**Excerto do texto**
Texto de um jornalista cubano de visita turística a Portugal

O meu primeiro contacto com Portugal foi há setenta anos, através de um gramofone ou fonógrafo de corda, daqueles com uma grande buzina preta que parecia a cauda de um golfinho. A minha avó ouvia um disco com uma música alegre e contagiante. Perguntei-lhe o que era e respondeu-me "é o fado, a música de Portugal". Lembro-me de ela dizer: "este é o fado, fadinho, fadeiro, etc.". Vinte anos mais tarde, nos anos cinquenta, veio a Cuba o grupo espanhol "Los Chavales de España" que popularizaram na rádio "Lisboa Antiga" uma bela canção nostálgica e romântica que convidava a visitar estas paragens. A música foi, pois, o primeiro incentivo para desejar conhecer este país que agora visitamos.
A minha mãe encarregou-se de me molhar a cabeça com Água de Portugal, para encaracolar o cabelo. Era uma espécie de colónia com um delicado perfume que às vezes me inunda o olfacto e me faz esquecer a calvice. Naquele tempo tinha uma brilhante e vigorosa cabeleira preta que associei sempre às virtudes da Água de Portugal. Anos mais tarde o meu amigo José Angel Buesa, um dos poetas mais populares de Cuba nos anos cinquenta, pôs-me em contacto com o vinho do Porto, do qual era um grande apreciador, e converteu-me num propagandista espontâneo das suas virtudes, até que o bloqueio norteamericano fez desaparecer totalmente dos bares as garrafas de vinho do Porto.

**Dados fornecidos**
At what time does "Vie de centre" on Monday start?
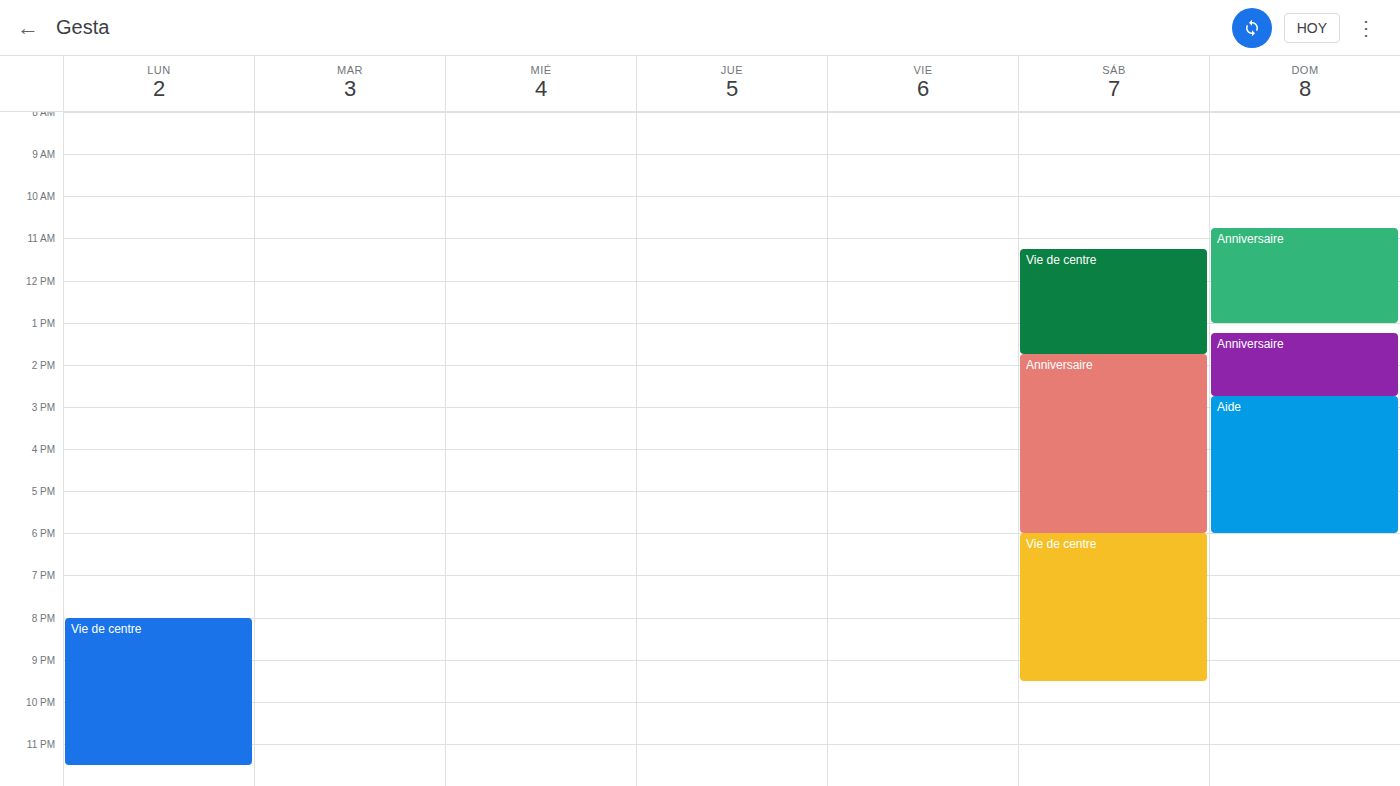
8:00 PM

**O que se pede**
Dê continuidade ao texto sobre as recordações de Portugal de um jornalista cubano, começando logo depois da sua última frase.

**Resultado**
Cantámo-lo com os versos de Buesa:

Digo-te adeus e talvez com esta despedida
meu mais formoso sonho mora dentro de mim,
mas digo-te adeus, para toda a vida,
mesmo que toda a vida siga pensando em ti.

Queria contar-vos estas coisas para que compreendam a satisfação com que fazemos esta visita. No meu caso particular unem-me a Portugal música, poesia, perfumes de infância, enfim, essas pequenas coisas com as quais vamos transformando as nossas vidas. E agora, para falarmos do nosso país, não nos resta senão olhar para trás, para o século XV, quando os pouquíssimos turistas que nos visitavam vinham em frágeis pirogas; alguns, como o cacique Hatuey, anos mais tarde, pediam a residência permanente na ilha e pregavam a rebeldia como elemento antecipador do que devia ser, séculos depois, a nossa identidade nacional. Quando foi condenado à fogueira e um sacerdote quis salvá-lo com a confissão, para que ganhasse o reino dos céus, Hatuey perguntou-lhe se no céu havia espanhóis. Perante a resposta afirmativa do sacerdote, Hatuey exlamou: "então não quero ir para céu". Como é lógico morreu na fogueira, mas o fogo não pode reduzir a cinzas os seus princípios.

É importante relembrar esta atitude, se quisermos reflectir sobre o desenvolvimento cultural numa perspectiva ética e, sobretudo, perante os desafios que devemos enfrentar no próximo milénio. Por exemplo, a OTAN.

Mas voltemos ao princípio. Narram os historiadores que Cristóvão Colombo, o primeiro "operador turístico" que visitou esta pequena ilha, ao ver as suas praias, as suas aves e a sua bela vegetação, exclamou maravilhado: "Esta é a terra mais bela que os olhos humanos viram". É o primeiro antecedente conhecido dos cartazes turísticos de Publicitur.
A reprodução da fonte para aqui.